■ AIM OF THE TASK:
Please update these lines by replacing every "Scenario Sequence" with "Sequence Diagram" and leaving everything else unchanged. Omit the pictures from your answer.

Stored data:
►
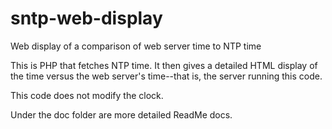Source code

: # sntp-web-display
Web display of a comparison of web server time to NTP time

This is PHP that fetches NTP time.  It then gives a detailed HTML display of 
the time versus the web server's time--that is, the server running this code.

This code does not modify the clock.  

Under the doc folder are more detailed ReadMe docs.
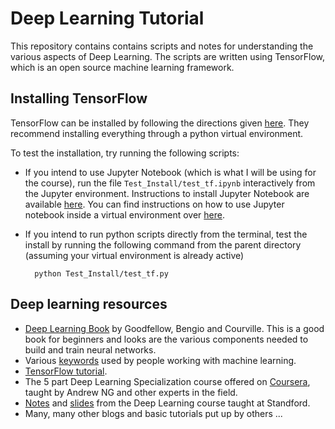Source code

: # Deep Learning Tutorial

This repository contains contains scripts and notes for understanding the various aspects of Deep Learning. The scripts are written using TensorFlow, which is an open source machine learning framework.

## Installing TensorFlow
TensorFlow can be installed by following the directions given [here](https://www.tensorflow.org/install). They recommend installing everything through a python virtual environment.

To test the installation, try running the following scripts:

* If you intend to use Jupyter Notebook (which is what I will be using for the course), run the file `Test_Install/test_tf.ipynb` interactively from the Jupyter environment. Instructions to install Jupyter Notebook are available [here](https://jupyter.org/install). You can find instructions on how to use Jupyter notebook inside a virtual environment over [here](https://anbasile.github.io/programming/2017/06/25/jupyter-venv/).

* If you intend to run python scripts directly from the terminal, test the install by running the following command from the parent directory (assuming your virtual environment is already active)

		python Test_Install/test_tf.py
		
		
	
		

## Deep learning resources

*  [Deep Learning Book](https://www.deeplearningbook.org/) by Goodfellow, Bengio and Courville. This is a good book for beginners and looks are the various components needed to build and train neural networks.
*  Various [keywords](http://www.wildml.com/deep-learning-glossary/) used by people working with machine learning.
*  [TensorFlow tutorial](https://www.tensorflow.org/tutorials/).
*  The 5 part Deep Learning Specialization course offered on [Coursera](https://www.coursera.org/specializations/deep-learning), taught by Andrew NG and other experts in the field.
*  [Notes](https://stats385.github.io/cheat_sheet) and [slides](https://stats385.github.io/lecture_slides) from the Deep Learning course taught at Standford.
*  Many, many other blogs and basic tutorials put up by others ...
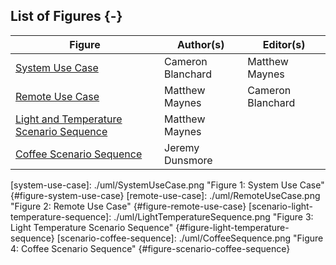 ## List of Figures {-}

| Figure 	                                                                    | Author(s)                      | Editor(s)                      |
| ----------------------------------------------------------------------------- | ------------------------------ | ------------------------------ |
| [System Use Case](#figure-system-use-case)                                    | Cameron Blanchard              | Matthew Maynes                 |
| [Remote Use Case](#figure-remote-use-case)                                    | Matthew Maynes                 | Cameron Blanchard              |
| [Light and Temperature Scenario Sequence](#figure-light-temperature-sequence) | Matthew Maynes                 |                                |
| [Coffee Scenario Sequence](#figure-scenario-coffee-sequence)                  | Jeremy Dunsmore                |                                |



<!-- Note: This section is not rendered here. It is just for record keeping -->

[system-use-case]: ./uml/SystemUseCase.png "Figure 1: System Use Case" {#figure-system-use-case}
[remote-use-case]: ./uml/RemoteUseCase.png "Figure 2: Remote Use Case" {#figure-remote-use-case}
[scenario-light-temperature-sequence]: ./uml/LightTemperatureSequence.png "Figure 3: Light Temperature Scenario Sequence" {#figure-light-temperature-sequence}
[scenario-coffee-sequence]: ./uml/CoffeeSequence.png "Figure 4: Coffee Scenario Sequence" {#figure-scenario-coffee-sequence}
◄
■ OUTPUT OF THE EXERCISE:
Source code

: # sntp-web-display
Web display of a comparison of web server time to NTP time

This is PHP that fetches NTP time.  It then gives a detailed HTML display of 
the time versus the web server's time--that is, the server running this code.

This code does not modify the clock.  

Under the doc folder are more detailed ReadMe docs.
Source code

: # Deep Learning Tutorial

This repository contains contains scripts and notes for understanding the various aspects of Deep Learning. The scripts are written using TensorFlow, which is an open source machine learning framework.

## Installing TensorFlow
TensorFlow can be installed by following the directions given [here](https://www.tensorflow.org/install). They recommend installing everything through a python virtual environment.

To test the installation, try running the following scripts:

* If you intend to use Jupyter Notebook (which is what I will be using for the course), run the file `Test_Install/test_tf.ipynb` interactively from the Jupyter environment. Instructions to install Jupyter Notebook are available [here](https://jupyter.org/install). You can find instructions on how to use Jupyter notebook inside a virtual environment over [here](https://anbasile.github.io/programming/2017/06/25/jupyter-venv/).

* If you intend to run python scripts directly from the terminal, test the install by running the following command from the parent directory (assuming your virtual environment is already active)

		python Test_Install/test_tf.py
		
		
	
		

## Deep learning resources

*  [Deep Learning Book](https://www.deeplearningbook.org/) by Goodfellow, Bengio and Courville. This is a good book for beginners and looks are the various components needed to build and train neural networks.
*  Various [keywords](http://www.wildml.com/deep-learning-glossary/) used by people working with machine learning.
*  [TensorFlow tutorial](https://www.tensorflow.org/tutorials/).
*  The 5 part Deep Learning Specialization course offered on [Coursera](https://www.coursera.org/specializations/deep-learning), taught by Andrew NG and other experts in the field.
*  [Notes](https://stats385.github.io/cheat_sheet) and [slides](https://stats385.github.io/lecture_slides) from the Deep Learning course taught at Standford.
*  Many, many other blogs and basic tutorials put up by others ...
 ## List of Figures {-}

| Figure 	                                                                    | Author(s)                      | Editor(s)                      |
| ----------------------------------------------------------------------------- | ------------------------------ | ------------------------------ |
| [System Use Case](#figure-system-use-case)                                    | Cameron Blanchard              | Matthew Maynes                 |
| [Remote Use Case](#figure-remote-use-case)                                    | Matthew Maynes                 | Cameron Blanchard              |
| [Light and Temperature Sequence Diagram](#figure-light-temperature-sequence) | Matthew Maynes                 |                                |
| [Coffee Sequence Diagram](#figure-scenario-coffee-sequence)                  | Jeremy Dunsmore                |                                |



<!-- Note: This section is not rendered here. It is just for record keeping -->

[system-use-case]: ./uml/SystemUseCase.png "Figure 1: System Use Case" {#figure-system-use-case}
[remote-use-case]: ./uml/RemoteUseCase.png "Figure 2: Remote Use Case" {#figure-remote-use-case}
[scenario-light-temperature-sequence]: ./uml/LightTemperatureSequence.png "Figure 3: Light Temperature Sequence Diagram" {#figure-light-temperature-sequence}
[scenario-coffee-sequence]: ./uml/CoffeeSequence.png "Figure 4: Coffee Sequence Diagram" {#figure-scenario-coffee-sequence}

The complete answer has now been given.